À PRODUIRE
Recopiez mot pour mot le passage de l'extrait sur les familles demandeuses d'asile à Besançon, depuis « Mais des campements » jusqu'à « et des averses. » inclus.
+++ EXTRAIT DU DOCUMENT
Ici, pas encore de mur apparent, de grilles érigées, de signes ostensibles que l’étranger n’est pas le bienvenu, qu’il n’y a pas de place pour lui, qu’on ne veut pas lui en trouver une.
Mais des campements pour tenter de se mettre à l’abri des intempéries…tout autant que des contrôles policiers… Des campements visibles, comme à Chamars, sous le corps-de-garde, en »plein air », et des beaucoup plus discrets, sous les ombrages du parking d’Isenbart.
Depuis la montée des eaux fluviales de mi-novembre, le campement d’Isenbart a dû être déplacé au parking d’Arènes, sous les arcades. Un peu moins humide, un peu plus à l’abri du vent et des averses.
Qui »vit » là ? Des familles demandeuses d’asile, en provenance d’Albanie, de Bosnie, du Kosovo, de Macédoine. Des pays que l’État français déclare »sûrs »…
Pendant combien de temps ? Cela peut durer jusqu’à deux mois, jusqu’à ce qu’enfin, la Préfecture décide de les héberger et de les prendre en charge, a minima.
Comment survivent-elles sous la tente ? Pour une grande part, grâce à la solidarité des citoyen-ne-s et des associations humanitaires qui leur fournissent nourriture, tentes, couvertures, couches, accueil de jour au »Bol d’Air », ouvert par le Collectif Solmiré dans un ancien restaurant inoccupé.
Le 15 décembre est passé et il y a toujours, à Besançon, des familles demandeuses d’asile »à la rue ».
C’est l’hiver pourtant, la saison où l’on réentend parler de l’inconditionnalité de l’accueil pour toute personne qui se trouve sans hébergement.
++++++
+++ DONNÉES FOURNIES
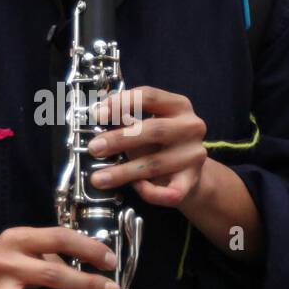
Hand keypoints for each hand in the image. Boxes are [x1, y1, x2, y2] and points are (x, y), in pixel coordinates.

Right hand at [0, 226, 120, 288]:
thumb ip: (55, 253)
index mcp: (19, 239)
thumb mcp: (28, 243)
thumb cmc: (6, 255)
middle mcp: (6, 263)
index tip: (109, 261)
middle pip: (50, 274)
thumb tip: (94, 263)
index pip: (59, 238)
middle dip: (85, 284)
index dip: (88, 249)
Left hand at [85, 86, 207, 207]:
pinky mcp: (192, 181)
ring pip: (156, 164)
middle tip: (95, 148)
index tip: (97, 114)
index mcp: (178, 105)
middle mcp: (191, 127)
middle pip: (154, 130)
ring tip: (99, 178)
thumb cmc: (159, 144)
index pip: (149, 96)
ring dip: (123, 172)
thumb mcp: (144, 125)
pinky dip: (151, 192)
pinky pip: (170, 192)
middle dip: (119, 139)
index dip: (121, 103)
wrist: (187, 173)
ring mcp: (194, 155)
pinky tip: (137, 188)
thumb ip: (126, 119)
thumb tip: (98, 116)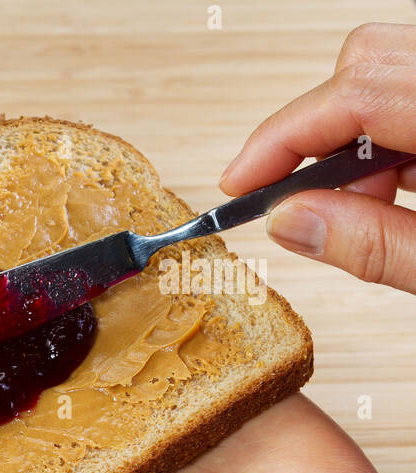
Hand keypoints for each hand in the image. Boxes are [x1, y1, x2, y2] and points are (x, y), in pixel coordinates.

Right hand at [219, 22, 415, 290]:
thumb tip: (288, 221)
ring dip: (359, 139)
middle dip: (319, 134)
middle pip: (364, 63)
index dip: (279, 141)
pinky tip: (410, 188)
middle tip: (315, 203)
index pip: (352, 94)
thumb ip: (375, 245)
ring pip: (391, 70)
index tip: (238, 187)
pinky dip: (395, 134)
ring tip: (378, 206)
++++++
RÉPONSE
Mais des campements pour tenter de se mettre à l’abri des intempéries…tout autant que des contrôles policiers… Des campements visibles, comme à Chamars, sous le corps-de-garde, en »plein air », et des beaucoup plus discrets, sous les ombrages du parking d’Isenbart.
Depuis la montée des eaux fluviales de mi-novembre, le campement d’Isenbart a dû être déplacé au parking d’Arènes, sous les arcades. Un peu moins humide, un peu plus à l’abri du vent et des averses.